Dr. Seuss’s Birthday is March 2, so there’s no better time to talk about reading! I have to thank Dr. Seuss for his wonderful children’s books that have helped instill a love of reading in my son and so many other children. Dr. Seuss books make it easy to engage children in the story so they can get even more out of the reading session.
My personal favorite Dr. Seuss book, and one of my son E’s favorites, is The Places You Will Go, but his new favorite is the shortened board book version of One Fish, Two Fish. I can literally recite it to you from memory because we read it 20+ times a day throughout the week. He likes the fish driving car picture at the end of the book and talks excessively about it. Each time we read the book, he has to stop on that page and talk to me about it. He’s passionate, so I listen. Which brings me to the first important point about reading.
Don’t just read the book; talk about what you see.
Besides reading books, we also talk about what we see. For instance, since we stop on the car page, it creates a perfect opportunity to count all the fish on the page beside it or review the colors of the fish. We talk about how the fish is driving the car fast and getting a lot of air, and how it is able to do this because the fish is driving fast, fast, fast over mountains. I also ask him what he sees on the pages — what he likes or dislikes. In other books, I might point out how this person looks sad, or happy, or worried. Or how nice it was for the crab to help the snail. It is through these interactions that more vocabulary emerges. It’s not just about reading the book but engaging them in language and spending quality time together.

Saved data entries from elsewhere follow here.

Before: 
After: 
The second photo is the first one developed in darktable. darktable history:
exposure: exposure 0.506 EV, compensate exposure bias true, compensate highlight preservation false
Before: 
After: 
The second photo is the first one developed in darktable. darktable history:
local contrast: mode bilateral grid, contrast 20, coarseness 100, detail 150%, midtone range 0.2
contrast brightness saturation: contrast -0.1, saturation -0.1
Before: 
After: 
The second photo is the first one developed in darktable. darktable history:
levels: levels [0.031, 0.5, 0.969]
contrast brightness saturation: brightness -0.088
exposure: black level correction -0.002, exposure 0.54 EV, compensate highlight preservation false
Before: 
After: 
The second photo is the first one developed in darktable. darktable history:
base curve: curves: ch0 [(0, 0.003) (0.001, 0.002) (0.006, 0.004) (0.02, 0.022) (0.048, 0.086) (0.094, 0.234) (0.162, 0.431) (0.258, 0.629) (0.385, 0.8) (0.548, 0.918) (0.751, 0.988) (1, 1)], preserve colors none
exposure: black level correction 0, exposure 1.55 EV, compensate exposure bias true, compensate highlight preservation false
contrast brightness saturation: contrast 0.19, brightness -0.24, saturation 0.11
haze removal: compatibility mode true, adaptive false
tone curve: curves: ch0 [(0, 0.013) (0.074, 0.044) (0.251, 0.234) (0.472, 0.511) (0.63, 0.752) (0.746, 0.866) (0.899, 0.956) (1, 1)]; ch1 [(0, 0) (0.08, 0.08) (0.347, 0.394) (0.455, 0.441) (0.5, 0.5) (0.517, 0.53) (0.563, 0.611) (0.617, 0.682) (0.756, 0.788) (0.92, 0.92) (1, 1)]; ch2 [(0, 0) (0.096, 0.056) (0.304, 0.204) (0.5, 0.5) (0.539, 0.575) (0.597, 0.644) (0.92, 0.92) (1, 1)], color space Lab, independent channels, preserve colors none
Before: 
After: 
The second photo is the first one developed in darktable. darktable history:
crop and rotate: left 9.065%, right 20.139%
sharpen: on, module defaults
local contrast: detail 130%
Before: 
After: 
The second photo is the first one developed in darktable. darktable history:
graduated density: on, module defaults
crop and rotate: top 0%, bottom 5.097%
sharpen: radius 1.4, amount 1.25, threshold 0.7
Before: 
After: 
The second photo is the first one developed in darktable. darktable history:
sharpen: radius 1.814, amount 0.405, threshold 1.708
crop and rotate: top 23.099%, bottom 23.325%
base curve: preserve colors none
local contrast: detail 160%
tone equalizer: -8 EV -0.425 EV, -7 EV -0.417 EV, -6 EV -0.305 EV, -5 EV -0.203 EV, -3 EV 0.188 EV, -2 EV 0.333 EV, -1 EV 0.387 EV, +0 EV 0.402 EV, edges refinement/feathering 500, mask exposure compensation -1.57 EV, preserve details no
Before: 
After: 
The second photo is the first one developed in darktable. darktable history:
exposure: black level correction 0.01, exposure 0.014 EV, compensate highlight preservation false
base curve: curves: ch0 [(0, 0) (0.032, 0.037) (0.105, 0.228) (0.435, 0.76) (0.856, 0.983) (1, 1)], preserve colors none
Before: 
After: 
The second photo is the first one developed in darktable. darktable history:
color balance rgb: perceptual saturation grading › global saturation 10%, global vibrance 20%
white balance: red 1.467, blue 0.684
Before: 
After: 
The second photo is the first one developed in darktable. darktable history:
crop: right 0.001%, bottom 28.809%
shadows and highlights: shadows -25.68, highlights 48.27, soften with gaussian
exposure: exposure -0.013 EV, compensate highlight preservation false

Help them follow along as you read.
Place your finger under the words and move them as you read. Children will naturally begin to do this when they first start out reading as well. Not only does this help slow down your reading, but it is also teaching them about words and what you are doing. You don’t have to do this every time, but at least with one book per reading session.
Re-reading the same book is actually good for their brain development and learning.
One awesome moment happened when we were reading Leslie Patricelli’s Potty book, and he opened to the page and read, “HORAAY!” Then turned the page and read, “Undies.” For a moment, I thought, So smart, he is reading already. Well, although I believe my son is smart, that wasn’t the case. He just memorized the picture and what the one word said. Yet it made me realize this is exactly how kids learn to read. If you are tired of reading the same book to your kiddo, then ask them to read to you. It may just be the best story you will hear.
Read something your child is interested in.
This is so important! Your child will learn best when they love what they are doing. Some days I let E pick out any book he wants, and other days I will pick out one book I want to read and he picks out the rest.
Keep them engaged.
The key to keeping kids engaged is to read to them with excitement — changing the tone of your voice and even making sounds. For instance, in some of E’s books, I have an explosion noise for a rocket ship, a fart noise, a chicken noise, and so much more. I use them at the same place each time I read the book, and I’ve noticed that these noises get him most excited about listening and reading.
For the times he’s not interested, like when he walks away and plays, I often will finish reading the book or just put it down and pick up where we left off later in the day. I also recently learned from a librarian that my son may enjoy some kids books as he gets older. For instance, my son isn’t really into the Curious George books or the Clifford series, but as I learned, the love for these books typically happens when they are a little older.
It doesn’t have to cost anything!
Okay… it costs your time, but our children are worth it, right?! As a child, I was never a fan of the library. Maybe I could never find books I was interested in, but after I moved to the city, I learned how amazing SF libraries are. Seriously, you can order a book and even if they don’t have it at that library, they will deliver it to your local library if it’s available from another one. And you can create your order online. Now, any time I am interested in a book, I hop onto their catalog on my phone and order it for pick up at the library.
The librarians are also SO helpful and understanding of little ones making noises. Plus, if your kid(s) get a library card, they can NEVER occur a late fee. Phew. That takes the pressure off. They also have story times at the local library for toddlers and babies. Even at our little Ingleside library, they offer Russian and Mandarin story time! See what they offer at yours.
What’s your child’s favorite book right now? How do you engage and encourage your child to read?